Deciding that you are officially a couple is a major step in your relationship journey. Couples often make some sort of public announcement or share the news of being in a committed relationship with their friends and family. Sharing this information conveys that you view the other person as an integral part of your life.
You may also have discussed and found clarity on long-term plans such as living together or a timeline for marriage or any other form of commitment.

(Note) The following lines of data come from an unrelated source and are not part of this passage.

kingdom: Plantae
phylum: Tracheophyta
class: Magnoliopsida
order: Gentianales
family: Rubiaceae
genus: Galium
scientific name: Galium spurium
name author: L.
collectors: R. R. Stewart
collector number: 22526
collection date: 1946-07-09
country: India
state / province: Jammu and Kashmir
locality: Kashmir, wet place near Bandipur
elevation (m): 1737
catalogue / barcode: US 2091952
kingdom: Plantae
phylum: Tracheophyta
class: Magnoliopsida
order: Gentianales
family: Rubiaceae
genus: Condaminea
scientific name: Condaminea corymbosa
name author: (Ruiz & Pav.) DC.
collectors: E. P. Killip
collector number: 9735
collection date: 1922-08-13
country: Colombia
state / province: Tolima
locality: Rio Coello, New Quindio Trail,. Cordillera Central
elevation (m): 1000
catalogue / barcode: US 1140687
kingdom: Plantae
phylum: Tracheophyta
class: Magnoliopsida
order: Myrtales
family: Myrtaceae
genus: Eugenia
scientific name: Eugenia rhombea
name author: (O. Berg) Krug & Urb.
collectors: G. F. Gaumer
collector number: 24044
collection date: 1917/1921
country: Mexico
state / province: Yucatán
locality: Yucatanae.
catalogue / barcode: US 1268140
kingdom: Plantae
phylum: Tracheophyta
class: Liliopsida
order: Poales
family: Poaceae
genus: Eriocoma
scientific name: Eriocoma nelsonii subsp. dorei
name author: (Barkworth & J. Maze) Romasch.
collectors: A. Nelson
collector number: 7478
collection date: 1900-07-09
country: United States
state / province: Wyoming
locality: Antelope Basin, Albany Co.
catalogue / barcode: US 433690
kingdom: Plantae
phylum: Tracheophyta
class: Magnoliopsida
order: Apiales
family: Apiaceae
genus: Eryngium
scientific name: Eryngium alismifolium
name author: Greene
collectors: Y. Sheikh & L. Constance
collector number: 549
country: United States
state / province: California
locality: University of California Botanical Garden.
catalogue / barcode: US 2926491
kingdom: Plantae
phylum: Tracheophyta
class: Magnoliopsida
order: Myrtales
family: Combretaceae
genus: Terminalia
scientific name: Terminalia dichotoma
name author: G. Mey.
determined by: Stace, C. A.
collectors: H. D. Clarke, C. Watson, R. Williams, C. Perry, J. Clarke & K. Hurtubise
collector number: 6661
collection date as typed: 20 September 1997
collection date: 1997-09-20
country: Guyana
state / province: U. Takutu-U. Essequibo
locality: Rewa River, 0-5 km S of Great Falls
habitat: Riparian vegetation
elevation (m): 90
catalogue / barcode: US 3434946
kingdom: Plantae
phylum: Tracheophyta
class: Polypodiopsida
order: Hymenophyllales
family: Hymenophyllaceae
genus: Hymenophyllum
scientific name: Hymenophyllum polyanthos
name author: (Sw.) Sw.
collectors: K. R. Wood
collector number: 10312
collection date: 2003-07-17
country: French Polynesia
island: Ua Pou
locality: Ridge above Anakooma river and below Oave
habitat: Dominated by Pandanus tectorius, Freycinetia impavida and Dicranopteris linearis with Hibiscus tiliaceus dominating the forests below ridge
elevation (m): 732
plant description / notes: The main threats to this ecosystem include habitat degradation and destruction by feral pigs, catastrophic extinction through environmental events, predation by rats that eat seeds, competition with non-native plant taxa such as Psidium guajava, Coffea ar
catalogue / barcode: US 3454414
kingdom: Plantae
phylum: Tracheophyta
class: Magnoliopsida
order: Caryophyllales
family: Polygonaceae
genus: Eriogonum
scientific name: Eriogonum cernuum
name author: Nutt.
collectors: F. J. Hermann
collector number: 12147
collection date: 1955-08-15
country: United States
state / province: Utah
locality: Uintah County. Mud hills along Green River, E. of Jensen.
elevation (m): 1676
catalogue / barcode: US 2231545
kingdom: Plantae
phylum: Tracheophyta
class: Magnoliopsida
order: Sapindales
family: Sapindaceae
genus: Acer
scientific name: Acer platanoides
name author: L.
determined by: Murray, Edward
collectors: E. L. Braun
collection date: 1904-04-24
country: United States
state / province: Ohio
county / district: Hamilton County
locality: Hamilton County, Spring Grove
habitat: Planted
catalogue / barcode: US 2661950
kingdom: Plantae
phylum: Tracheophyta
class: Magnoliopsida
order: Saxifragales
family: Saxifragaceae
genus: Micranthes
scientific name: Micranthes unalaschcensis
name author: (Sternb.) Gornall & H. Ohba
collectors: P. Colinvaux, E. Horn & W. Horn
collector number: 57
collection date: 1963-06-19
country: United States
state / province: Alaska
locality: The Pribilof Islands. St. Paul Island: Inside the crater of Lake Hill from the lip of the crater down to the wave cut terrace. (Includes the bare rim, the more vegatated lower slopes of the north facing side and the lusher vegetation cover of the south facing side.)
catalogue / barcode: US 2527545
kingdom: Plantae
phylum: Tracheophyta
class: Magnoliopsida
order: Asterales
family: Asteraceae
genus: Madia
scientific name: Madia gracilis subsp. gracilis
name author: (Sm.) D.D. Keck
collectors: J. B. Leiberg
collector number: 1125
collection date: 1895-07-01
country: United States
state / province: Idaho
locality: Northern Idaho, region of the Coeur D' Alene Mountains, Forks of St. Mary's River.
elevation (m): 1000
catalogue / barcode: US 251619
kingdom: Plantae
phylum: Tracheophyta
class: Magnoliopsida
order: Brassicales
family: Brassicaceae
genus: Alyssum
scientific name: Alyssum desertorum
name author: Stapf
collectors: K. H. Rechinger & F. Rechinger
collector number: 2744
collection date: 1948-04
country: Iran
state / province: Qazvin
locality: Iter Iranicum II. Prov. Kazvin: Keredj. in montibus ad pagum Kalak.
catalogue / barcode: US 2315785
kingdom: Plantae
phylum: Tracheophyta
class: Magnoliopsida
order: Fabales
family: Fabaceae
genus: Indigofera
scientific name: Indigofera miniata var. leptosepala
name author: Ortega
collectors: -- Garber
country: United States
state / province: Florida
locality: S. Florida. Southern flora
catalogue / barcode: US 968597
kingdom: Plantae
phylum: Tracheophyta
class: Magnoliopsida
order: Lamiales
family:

Some key features of this final stage include:
- Accepting your partner the way they are: You have come to love them as a whole; with all their perfections and imperfections
- You approach life together: When you are in a committed relationship, you make joint decisions and plans about the future. Life experiences from here on out are going to be shared and experienced with a mutual commitment
- Commitment to resolving issues: You and your partner have recognized areas of conflict and are committed to putting in the work to resolve challenges and growing together as a couple. You also go out of your comfort zone and put in the effort to create emotional intimacy in your romantic relationship
- A deeper level of communication: You listen to each other not just to hear but also to understand their perspectives and what the other is trying to convey on a deeper level. You have developed a sort of advanced empathy toward each other
These are just some of the signs you’re in a committed relationship.
Key Pointers
- There are several phases of dating people go through before they become an official couple
- An official couple refers to an exclusive relationship that has gone through various stages of love during the dating phase
- Trust is key in allowing one to be vulnerable with the other. Vulnerability, in turn, leads to stronger emotions and connection in the intimacy stage
- It’s a good sign when your partner prefers to talk things through instead of keeping quiet. This shows they value open communication even if it can be uncomfortable at times
- The challenging phase makes us go out of our comfort zone and deliberately work on resolving conflicts and disagreements productively and positively
- Once a couple makes it through the challenge phase of dating, they are considered to be in a committed relationship
We hope this article has given you some clarity to navigate the early stages of a romantic relationship. Naturally, it’s important to keep in mind that every couple is unique and their timeline in progressing through the phases may vary. Some couples may move quickly through the early stages and find themselves in a committed relationship after only a few months, while others may take years to build a strong foundation of trust and intimacy. Regardless of how fast or slow things move, always take moments to pause, breathe and reflect on the wonder that is love.